For details on the mobile app services offered by our insurer, visit the SSQ website.

Requesting a pension estimate

Retraite Québec is improving its services by extending the period for requesting a pension estimate. From now on, you can request pension estimates for retirement scenarios ranging from 4 to 24 months after the date on which your request is submitted, rather than being capped at 14 months. A new version of the request form is available on the Retraite Québec website. To contact Retraite Québec in the Québec City region: 418 643-4640. The toll-free number for other regions in Québec: 1 866 627-2505.

PROVINCIAL BARGAINING
Inter-union solidarity pact signed

The APTS has just signed a non-raiding pact with the CSN, CSQ, FTQ and FIQ, in anticipation of the period for changing union allegiance this July. The five labour organizations agreed to focus all their attention on public-sector contract talks that will start this fall. This non-raiding pact prohibits the organizations that have signed it from soliciting members of another co-signing union or from supporting any local initiative in that sense, for all unions in the health and social services system, school boards, colleges or CEGEPS, and government agencies.

Before signing, the APTS received a mandate from the General Council on March 21 to ratify such a solidarity pact.

Higher reimbursement for travel expenses

Every year in April and October, the Treasury Board issues a directive on travel expenses.
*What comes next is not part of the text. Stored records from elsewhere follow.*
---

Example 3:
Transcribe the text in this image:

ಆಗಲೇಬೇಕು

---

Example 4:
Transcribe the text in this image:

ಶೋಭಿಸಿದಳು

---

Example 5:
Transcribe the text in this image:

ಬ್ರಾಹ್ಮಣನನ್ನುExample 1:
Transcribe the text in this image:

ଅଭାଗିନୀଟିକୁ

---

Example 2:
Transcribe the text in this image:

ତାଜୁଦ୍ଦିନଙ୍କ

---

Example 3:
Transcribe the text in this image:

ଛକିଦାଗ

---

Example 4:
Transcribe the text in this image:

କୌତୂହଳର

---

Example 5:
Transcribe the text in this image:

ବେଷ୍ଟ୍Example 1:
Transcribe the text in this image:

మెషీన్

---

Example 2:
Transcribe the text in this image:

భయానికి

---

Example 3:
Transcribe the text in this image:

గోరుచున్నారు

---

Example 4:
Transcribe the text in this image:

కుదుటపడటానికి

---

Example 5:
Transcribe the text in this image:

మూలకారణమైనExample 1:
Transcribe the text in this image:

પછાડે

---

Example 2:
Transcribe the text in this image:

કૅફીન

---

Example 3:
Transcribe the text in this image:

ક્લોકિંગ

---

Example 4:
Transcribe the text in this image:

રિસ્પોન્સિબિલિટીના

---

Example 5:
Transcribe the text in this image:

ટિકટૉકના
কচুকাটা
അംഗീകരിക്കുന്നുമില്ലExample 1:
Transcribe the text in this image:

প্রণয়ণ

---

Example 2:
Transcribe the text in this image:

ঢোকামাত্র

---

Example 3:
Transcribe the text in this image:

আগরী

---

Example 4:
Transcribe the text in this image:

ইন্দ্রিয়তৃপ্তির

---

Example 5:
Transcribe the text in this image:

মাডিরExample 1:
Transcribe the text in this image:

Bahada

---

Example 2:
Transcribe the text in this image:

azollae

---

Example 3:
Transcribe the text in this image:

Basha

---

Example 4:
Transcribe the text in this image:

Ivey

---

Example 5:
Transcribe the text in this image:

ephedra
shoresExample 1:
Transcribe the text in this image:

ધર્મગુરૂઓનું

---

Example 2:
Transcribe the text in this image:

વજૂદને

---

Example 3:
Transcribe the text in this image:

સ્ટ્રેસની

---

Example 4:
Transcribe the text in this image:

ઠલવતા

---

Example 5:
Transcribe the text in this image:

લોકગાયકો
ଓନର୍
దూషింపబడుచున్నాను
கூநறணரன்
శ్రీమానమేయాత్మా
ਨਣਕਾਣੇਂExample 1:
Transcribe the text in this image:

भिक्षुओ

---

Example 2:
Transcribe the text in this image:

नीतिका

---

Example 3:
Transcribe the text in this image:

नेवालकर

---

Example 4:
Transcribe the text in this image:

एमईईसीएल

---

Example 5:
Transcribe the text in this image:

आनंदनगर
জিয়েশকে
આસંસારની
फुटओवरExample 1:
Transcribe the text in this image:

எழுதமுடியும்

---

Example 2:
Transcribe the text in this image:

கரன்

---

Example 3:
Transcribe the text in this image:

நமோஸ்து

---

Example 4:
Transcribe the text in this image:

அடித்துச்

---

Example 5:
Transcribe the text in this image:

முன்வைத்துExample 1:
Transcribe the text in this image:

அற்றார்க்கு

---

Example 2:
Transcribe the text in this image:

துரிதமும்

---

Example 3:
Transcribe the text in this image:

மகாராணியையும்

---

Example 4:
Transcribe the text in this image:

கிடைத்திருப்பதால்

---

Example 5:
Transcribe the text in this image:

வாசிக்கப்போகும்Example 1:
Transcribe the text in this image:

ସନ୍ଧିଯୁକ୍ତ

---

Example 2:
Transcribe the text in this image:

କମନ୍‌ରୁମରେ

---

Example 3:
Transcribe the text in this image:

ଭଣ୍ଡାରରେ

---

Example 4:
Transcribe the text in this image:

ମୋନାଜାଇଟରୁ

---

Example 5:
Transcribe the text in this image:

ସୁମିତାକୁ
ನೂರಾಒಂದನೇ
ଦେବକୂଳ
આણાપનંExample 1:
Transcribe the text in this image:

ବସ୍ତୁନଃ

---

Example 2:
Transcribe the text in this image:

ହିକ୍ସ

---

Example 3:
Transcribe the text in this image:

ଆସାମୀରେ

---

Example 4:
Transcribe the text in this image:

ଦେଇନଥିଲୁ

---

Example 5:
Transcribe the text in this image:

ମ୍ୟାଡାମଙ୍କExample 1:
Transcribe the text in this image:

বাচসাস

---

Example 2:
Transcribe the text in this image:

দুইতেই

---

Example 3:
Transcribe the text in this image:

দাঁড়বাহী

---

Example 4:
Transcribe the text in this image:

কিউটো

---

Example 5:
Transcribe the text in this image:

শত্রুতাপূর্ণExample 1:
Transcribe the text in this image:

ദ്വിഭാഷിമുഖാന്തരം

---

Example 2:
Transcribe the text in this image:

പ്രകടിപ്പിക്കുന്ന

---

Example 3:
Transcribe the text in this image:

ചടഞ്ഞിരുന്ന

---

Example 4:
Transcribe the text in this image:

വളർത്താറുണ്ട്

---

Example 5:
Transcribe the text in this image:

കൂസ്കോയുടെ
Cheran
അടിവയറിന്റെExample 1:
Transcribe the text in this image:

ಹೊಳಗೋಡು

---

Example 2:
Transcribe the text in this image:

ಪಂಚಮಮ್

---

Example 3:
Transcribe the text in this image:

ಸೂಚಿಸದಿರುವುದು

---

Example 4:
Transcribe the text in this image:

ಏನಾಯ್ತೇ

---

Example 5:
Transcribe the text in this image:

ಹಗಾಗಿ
The one issued on April 2 raises the reimbursement rate set out in clause 33.01 of the national provisions of the collective agreement.

As of April 1, 2019, when employees are authorized to use their personal vehicle, they receive an allowance for distances travelled in the course of their duties, under the following terms and conditions:
- for the first 8,000 km in a fiscal year: 46.5¢/km
- for all kilometres after 8,000 in a fiscal year: 42¢/km

An extra 11.6¢/km is added to the allowance, for kilometres travelled on gravel roads.
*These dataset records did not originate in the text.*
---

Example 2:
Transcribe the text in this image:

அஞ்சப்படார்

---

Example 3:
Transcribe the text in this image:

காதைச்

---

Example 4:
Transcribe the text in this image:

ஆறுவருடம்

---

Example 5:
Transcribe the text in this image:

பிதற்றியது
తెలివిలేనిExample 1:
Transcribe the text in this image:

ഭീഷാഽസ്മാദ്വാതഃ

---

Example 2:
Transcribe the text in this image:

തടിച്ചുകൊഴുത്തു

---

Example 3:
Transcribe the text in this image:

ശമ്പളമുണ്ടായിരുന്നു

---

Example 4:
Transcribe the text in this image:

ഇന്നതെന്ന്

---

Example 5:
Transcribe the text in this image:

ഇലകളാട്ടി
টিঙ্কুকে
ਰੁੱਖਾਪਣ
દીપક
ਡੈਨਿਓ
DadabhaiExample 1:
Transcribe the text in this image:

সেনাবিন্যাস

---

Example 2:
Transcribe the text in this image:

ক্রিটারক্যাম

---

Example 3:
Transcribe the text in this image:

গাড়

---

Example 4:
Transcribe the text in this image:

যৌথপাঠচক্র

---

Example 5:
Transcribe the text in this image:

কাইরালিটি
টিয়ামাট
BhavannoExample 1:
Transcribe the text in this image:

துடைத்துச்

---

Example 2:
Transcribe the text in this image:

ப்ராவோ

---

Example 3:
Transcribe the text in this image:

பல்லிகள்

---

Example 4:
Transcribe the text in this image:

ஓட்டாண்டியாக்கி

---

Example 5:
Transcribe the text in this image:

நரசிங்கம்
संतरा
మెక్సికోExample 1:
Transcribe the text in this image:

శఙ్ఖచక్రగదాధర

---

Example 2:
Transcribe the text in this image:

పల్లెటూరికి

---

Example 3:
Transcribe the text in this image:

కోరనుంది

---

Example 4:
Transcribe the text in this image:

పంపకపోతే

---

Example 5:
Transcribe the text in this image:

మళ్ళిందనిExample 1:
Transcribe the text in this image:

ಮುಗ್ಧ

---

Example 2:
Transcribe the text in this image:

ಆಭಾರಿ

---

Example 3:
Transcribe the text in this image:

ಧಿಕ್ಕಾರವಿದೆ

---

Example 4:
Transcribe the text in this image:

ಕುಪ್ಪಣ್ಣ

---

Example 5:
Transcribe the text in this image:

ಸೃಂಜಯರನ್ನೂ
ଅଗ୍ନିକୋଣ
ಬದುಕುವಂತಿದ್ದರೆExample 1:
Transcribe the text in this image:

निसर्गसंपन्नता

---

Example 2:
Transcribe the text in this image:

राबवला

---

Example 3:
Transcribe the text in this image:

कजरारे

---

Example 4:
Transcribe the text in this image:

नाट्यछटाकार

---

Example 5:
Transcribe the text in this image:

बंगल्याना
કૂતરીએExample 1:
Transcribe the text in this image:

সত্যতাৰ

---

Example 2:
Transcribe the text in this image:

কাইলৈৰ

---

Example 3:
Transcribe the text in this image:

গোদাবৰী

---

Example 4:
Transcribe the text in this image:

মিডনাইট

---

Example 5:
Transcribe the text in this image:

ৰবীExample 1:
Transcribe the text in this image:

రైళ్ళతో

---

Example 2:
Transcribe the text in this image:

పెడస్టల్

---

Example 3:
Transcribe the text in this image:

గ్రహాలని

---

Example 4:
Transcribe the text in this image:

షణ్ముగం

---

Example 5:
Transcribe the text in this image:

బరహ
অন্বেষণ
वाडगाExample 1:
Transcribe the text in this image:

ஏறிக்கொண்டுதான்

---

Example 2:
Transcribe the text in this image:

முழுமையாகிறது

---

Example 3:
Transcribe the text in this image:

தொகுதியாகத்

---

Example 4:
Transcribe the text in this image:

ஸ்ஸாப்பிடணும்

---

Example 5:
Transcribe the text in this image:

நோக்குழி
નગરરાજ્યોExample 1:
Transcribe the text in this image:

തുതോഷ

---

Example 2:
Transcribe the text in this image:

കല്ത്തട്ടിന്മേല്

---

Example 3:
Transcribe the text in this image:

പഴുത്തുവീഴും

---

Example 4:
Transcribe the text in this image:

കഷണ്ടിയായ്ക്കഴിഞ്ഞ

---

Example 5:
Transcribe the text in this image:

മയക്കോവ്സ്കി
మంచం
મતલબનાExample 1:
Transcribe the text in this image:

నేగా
Pay and salary-scale increases as of April 1, 2019 

From April 1, 2019 to March 31, 2020, a lump-sum amount of 16¢ an hour must be paid for each hour remunerated (i.e., as straight time or overtime, and hours for which employees receive benefits stipulated in clause 9.13 of the national provisions).

In addition to this lump-sum amount, a new salary structure ensuing from the salary relativity exercise was set in place on April 2, 2019 (see Letters of Agreement No. 28 and 33) for all job titles.
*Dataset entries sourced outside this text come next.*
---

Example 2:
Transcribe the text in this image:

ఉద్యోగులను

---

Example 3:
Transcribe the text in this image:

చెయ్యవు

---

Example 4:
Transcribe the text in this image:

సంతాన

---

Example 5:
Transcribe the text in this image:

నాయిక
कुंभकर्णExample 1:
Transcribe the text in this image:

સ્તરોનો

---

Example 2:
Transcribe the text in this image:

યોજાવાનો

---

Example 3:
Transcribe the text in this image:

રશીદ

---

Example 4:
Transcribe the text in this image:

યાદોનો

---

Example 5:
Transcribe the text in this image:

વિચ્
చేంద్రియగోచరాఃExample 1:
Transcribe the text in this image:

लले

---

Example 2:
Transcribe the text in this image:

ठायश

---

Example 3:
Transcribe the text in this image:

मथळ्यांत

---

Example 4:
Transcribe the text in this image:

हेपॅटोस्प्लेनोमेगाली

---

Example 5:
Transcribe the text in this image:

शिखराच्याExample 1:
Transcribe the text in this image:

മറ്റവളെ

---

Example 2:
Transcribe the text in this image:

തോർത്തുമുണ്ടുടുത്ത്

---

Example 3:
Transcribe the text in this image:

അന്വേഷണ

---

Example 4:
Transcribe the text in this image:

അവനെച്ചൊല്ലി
For the vast majority of employees, as of April 2, the effect on their pay will be twofold: the addition of a lump-sum amount of 16¢ an hour, and their new salary after integration on the new salary structure, until March 31, 2020.

SOCIO-POLITICAL ACTION
May 1st: for the kind of Québec we want

Demonstrations with the theme Pour le Québec qu’on veut will be held in a number of cities across Québec to mark International Workers’ Day. Members in the Montréal région are invited to join the APTS procession on Wednesday, May 1, at 6 pm. We’ll be rallying at the Parc metro station, on the corner of Parc and Jean Talon.